KEMP MARTIN (1942- )
Le sens des images
Cette question de méthode sert de fil conducteur à une synthèse consacrée à la Renaissance, Behind the Picture: Art and Evidence in the Italian Renaissance (1997, prix de l'Italian Association of America en 1999). Au fil des études de cas qui composent ce volume, Martin Kemp discute de manière réflexive la question des sources historiques et de leurs utilisations en histoire de l'art. Pour lui, un des problèmes majeurs de la discipline est la tendance, le plus souvent inconsciente, à classer dans le registre des « écrits artistiques », tels que nous les concevons aujourd'hui, des documents dont l'hétérogénéité est à la mesure de celle des contextes et des situations de production des images. Il plaide pour une « approche fonctionnelle » qui évite d'emprisonner les représentations visuelles dans des préconceptions de l'art produites par l'histoire, la critique ou les impératifs liés à ses usages contemporains. En découle un empirisme sophistiqué qui renonce de manière délibérée aux théories générales de l'esthétique, de la perception, de la signification ou de la représentation. Martin Kemp aboutit ainsi à ce que l'on pourrait appeler un « contextualisme » qui permette de rendre la complexité des représentations visuelles du point de vue de l'hétérogénéité des causes qui sous-tendent leur réalisation, de la pluralité des intentions qui leur sont attachées, de la variété des fonctions qu'elles sont amenées à remplir et des registres d'interprétation qui interviennent dans l'expérience visuelle des observateurs, historiens de l'art inclus : « Dans l'histoire de l'art, nos demandes sont déterminées par l'image de ce que nous retenons comme important dans le processus de réalisation d'une œuvre artistique et, de manière encore plus fondamentale, de ce que nous considérons comme important dans l'art lui-même » (The Taking and Use of Evidence, 1984). Le travail de l'historien prend alors la forme d'une reconstitution du « réseau de causalités » à l'intérieur duquel s'inscrit la production d'une image particulière et ses différentes réceptions toujours socialement et historiquement situées.

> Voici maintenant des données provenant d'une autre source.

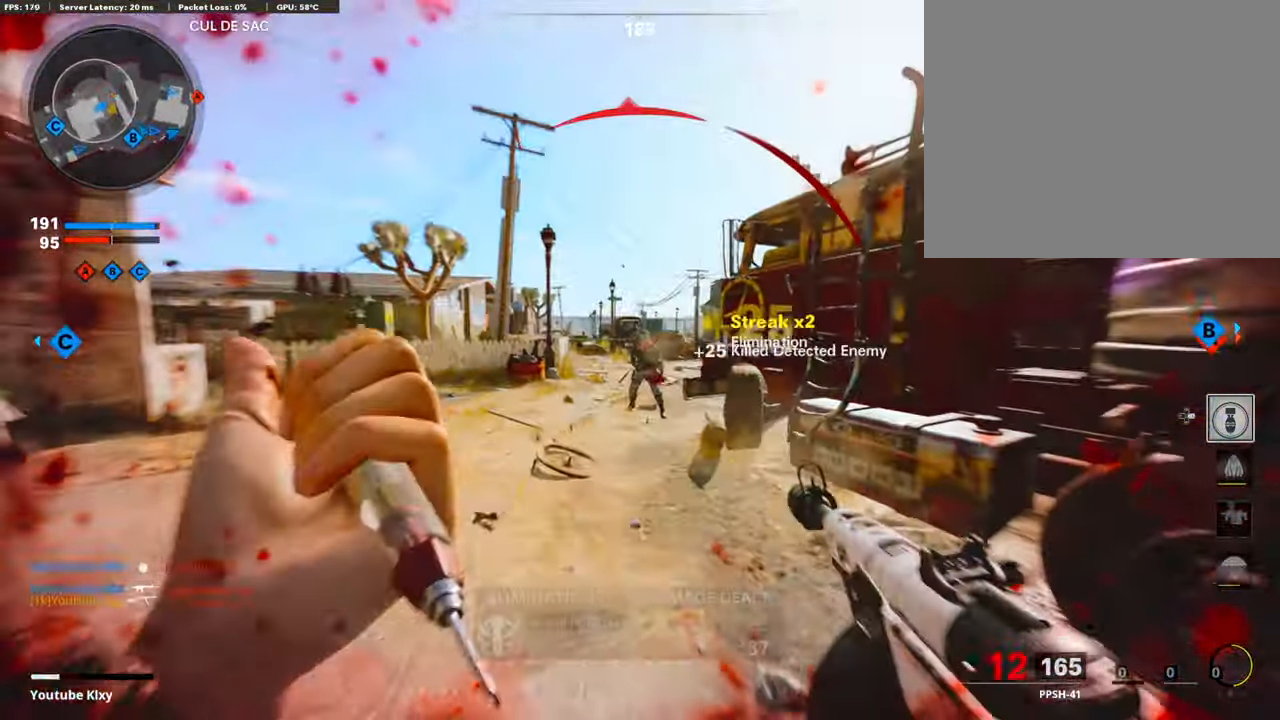
{"buttons": [], "left_stick": "up-left", "right_stick": "left", "events": [[51, "right_stick", "center"], [68, "left_stick", "left"], [286, "right_stick", "right"], [336, "R1", "up"], [336, "left_stick", "up-left"], [336, "right_stick", "center"], [387, "L3", "down"], [387, "right_stick", "left"], [505, "L3", "up"]]}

En sillonnant les chemins entre art et science, dans ses articles pour la revue Nature notamment, Martin Kemp explore de surprenantes parentés entre des répertoires de formes exploités par les artistes et les chercheurs. Mais plutôt que de se demander qui de l'art ou de la science influence l'autre, l'historien est amené à rechercher des causes plus profondes qui semblent former une contrepartie pour ainsi dire « anthropologique » au contextualisme que nous avons évoqué. Elle semble loger dans ce qu'il nomme l'« intuition structurelle », c'est-à-dire les processus perceptuels, cognitifs, analytiques, de la modélisation et de l'imagination qui sont à l’origine de notre appréhension du monde visible. Il est de prime abord surprenant d'entendre un historien comme Kemp déclarer « croire fermement au caractère non arbitraire des relations entre la manière dont la nature fonctionne et l'appareil dont nous sommes pourvus pour donner un sens fonctionnel au chaos sensoriel du monde ». Pour autant, il n'y a selon lui aucun déterminisme dans cette conviction. Les artistes et les scientifiques, comme tous les « faiseurs d'images », jouent un rôle actif dans la construction de l'environnement humain, mental et physique. Ils participent ainsi à la confection des instruments qui nous permettent de savoir ce que nous savons. L'histoire de la représentation visuelle apparaît alors intimement liée au jeu subtil et partiellement contraint des formes par lesquelles nous tentons de donner sens aux choses. Pour Martin Kemp, l'histoire des représentations visuelles semble inséparable de l'histoire des connaissances, au point même que parfois les deux[...]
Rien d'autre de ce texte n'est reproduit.